Só em Julho passado consegui provar os vinhos provenientes da Quinta do Pôpa, de Tabuaço, na região do Douro.
Desde aí não escondo que fiquei fã do seu trabalho.
Já escrevi sobre o TRePa 2007, e agora chegou a vez de escrever sobre o Quinta do Pôpa PaPo 2008.
Em comparação gostei mais do 2008, achei-o mais complexo e mais vivo.
A imagem que me transmitem é a mistura da tradição com a modernidade, com uma pitada de irreverência.
Um dos guardiões na casa é Jorge Silva, Eng. Agrónomo, que tive a oportunidade de conhecer em Setembro passado quando visitei a quinta, posso dizer que transpira Douro.
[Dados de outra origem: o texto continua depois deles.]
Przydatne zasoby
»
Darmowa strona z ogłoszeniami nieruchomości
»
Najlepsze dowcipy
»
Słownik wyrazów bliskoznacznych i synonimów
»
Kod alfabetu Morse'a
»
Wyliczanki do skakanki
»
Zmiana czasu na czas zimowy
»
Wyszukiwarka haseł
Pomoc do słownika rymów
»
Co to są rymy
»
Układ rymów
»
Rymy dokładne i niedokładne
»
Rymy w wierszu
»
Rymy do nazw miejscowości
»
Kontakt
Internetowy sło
O Stéphane Ferreira é o agitador, que juntamente com Luis Pato, criaram os vinhos da Quinta do Pôpa.
O Quinta do Pôpa PaPo 2008, tem novamente duas castas, a Tinta Roriz proveniente da Quinta do Pôpa e Baga da Vinha Pan, da Bairrada para criar um vinho muito interessante.
PaPo 2008
De cor vermelha, com aroma a flores silvestres, concentrado no copo. Na boca revela-se um vinho vivo devido aos seus taninos ainda presentes, mas agradáveis. Um vinho com força, leve, com a tosta da madeira quase a lembrar chocolate. O final é longo.
(Provado em 10/03/2012)
A primeira impressão é a que coloco como prova, depois durante o almoço, no copo, ainda se torna mais expressivo, mais forte.
A combinação Baga e Tinta Roriz é de facto muito interessante.
Não torna o vinho denso, mas sim, leve, mas bastante saboroso ainda com os taninos a trabalhar dando vida ao vinho.